I forget this, because I take all the history for granted and am excited and grateful that I can use create-react-app to summon a vast technological apparatus to mostly paper over the damage for a putatively-full-stack-but-really-back-end weeny like me. But when I have to explain it to somebody, yeesh. It's like explaining the Vietnam War (or, at this point, the war in Afghanistan) to a younger relative. You forget how awful it was until you have to put it into words, and then you feel depressed the rest of the day thinking about it and realizing that everything we could learn from it to prevent it happening again is something we already knew before we did it.
Recently there have been some threads about filesystems, and how they don't provide exactly the guarantees that applications would find useful for providing their own guarantees on top. The reason is because filesystems had to deal with performance desires and many imperfect applications and hardware storage devices in the past. Trying for certain kinds/levels of "guarantees" just didn't make "market" sense, even in an open-source OS. And they do usually work remarkably well in practice ...

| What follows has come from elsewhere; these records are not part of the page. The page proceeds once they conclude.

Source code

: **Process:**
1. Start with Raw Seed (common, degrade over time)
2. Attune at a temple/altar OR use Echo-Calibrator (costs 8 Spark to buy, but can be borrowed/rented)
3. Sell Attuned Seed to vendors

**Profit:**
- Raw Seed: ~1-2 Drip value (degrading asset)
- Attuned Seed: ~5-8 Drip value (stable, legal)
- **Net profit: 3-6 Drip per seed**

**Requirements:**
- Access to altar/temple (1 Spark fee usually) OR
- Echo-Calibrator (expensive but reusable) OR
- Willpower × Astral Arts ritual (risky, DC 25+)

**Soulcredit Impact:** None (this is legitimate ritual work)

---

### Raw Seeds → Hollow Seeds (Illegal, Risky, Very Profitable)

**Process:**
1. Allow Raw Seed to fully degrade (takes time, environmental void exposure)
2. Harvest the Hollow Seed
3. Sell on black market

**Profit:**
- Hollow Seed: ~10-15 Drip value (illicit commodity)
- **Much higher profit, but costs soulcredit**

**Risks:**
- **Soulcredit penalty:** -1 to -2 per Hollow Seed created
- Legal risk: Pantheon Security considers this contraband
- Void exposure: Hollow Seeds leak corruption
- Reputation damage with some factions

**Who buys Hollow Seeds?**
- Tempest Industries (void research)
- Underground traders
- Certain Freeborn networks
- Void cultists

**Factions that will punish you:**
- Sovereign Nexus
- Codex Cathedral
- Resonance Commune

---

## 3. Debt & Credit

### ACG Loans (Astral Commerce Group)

"To Wash It All Away" was the last of his columns for the Usenix magazine. Here are all the others:
2014-03: To Wash It All Away: https://www.usenix.org/system/files/1403_02-08_mickens.pdf
2014-01: This World Of Ours: https://www.usenix.org/system/files/1401_08-12_mickens.pdf
2013-11: The Night Watch: https://www.usenix.org/system/files/1311_05-08_mickens.pdf
2013-09: The Slow Winter: https://www.usenix.org/system/files/1309_14-17_mickens.pdf
2013-07: Mobile Computing Research Is a Hornet’s Nest of Deception and Chicanery: https://www.usenix.org/system/files/01_mickens_02-04_1.pdf
2013-05: The Saddest Moment: https://www.usenix.org/system/files/login-logout_1305_micken...

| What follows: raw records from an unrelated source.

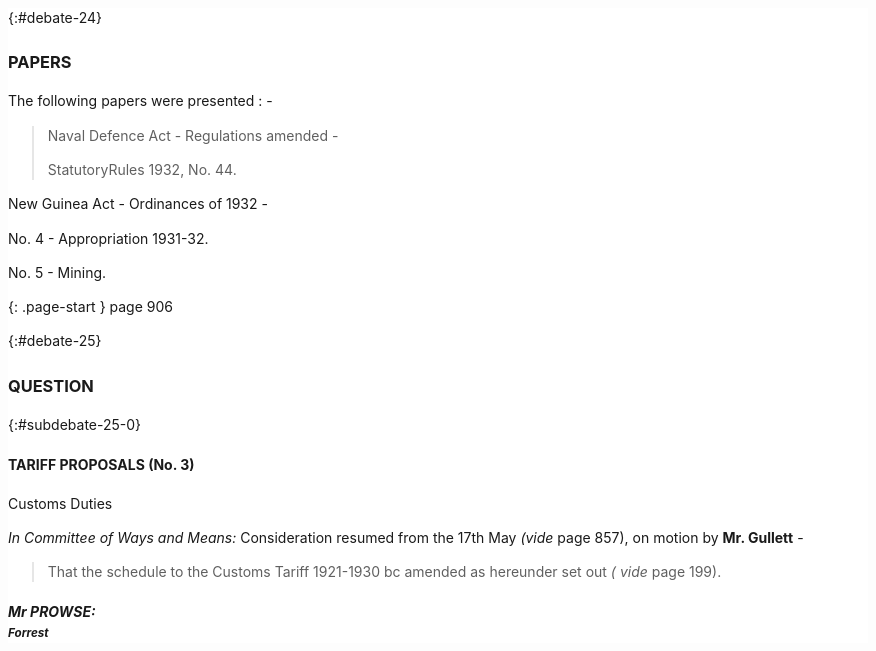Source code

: {:#debate-24}
### PAPERS

The following papers were presented :  - 

  >Naval Defence Act - Regulations amended - 
  >
  >StatutoryRules 1932, No. 44. 

New Guinea Act - Ordinances of 1932 - 

No. 4 - Appropriation 1931-32. 

No. 5 - Mining. 

{: .page-start }
page 906

{:#debate-25}
### QUESTION

{:#subdebate-25-0}
#### TARIFF PROPOSALS (No. 3)

Customs Duties


 *In Committee of Ways and Means:* Consideration resumed from the 17th May  *(vide*  page 857), on motion by  **Mr. Gullett**  - 

  >That the schedule to the Customs Tariff 1921-1930 bc amended as hereunder set out  *( vide*  page 199). 

##### Mr PROWSE:<br><small class="text-muted">Forrest</small>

"The Night Watch" is a personal favorite as I identify as a systems programmer. The phrase "I HAVE NO TOOLS BECAUSE I'VE DESTROYED MY TOOLS WITH MY TOOLS" resonates with repeated personal experience.
Then again I just tested my blog and it has no errors in the console in Chrome or Firefox (except for missing favicon which is not really an error):
https://www.oilshell.org/blog/
There is still a small, useful subset of the web that is very functional. And I've even grown to like CSS after writing 100 lines of it by hand. If you have 1000+ lines of CSS then you stop understanding it, and apparently the browser stops understanding it too.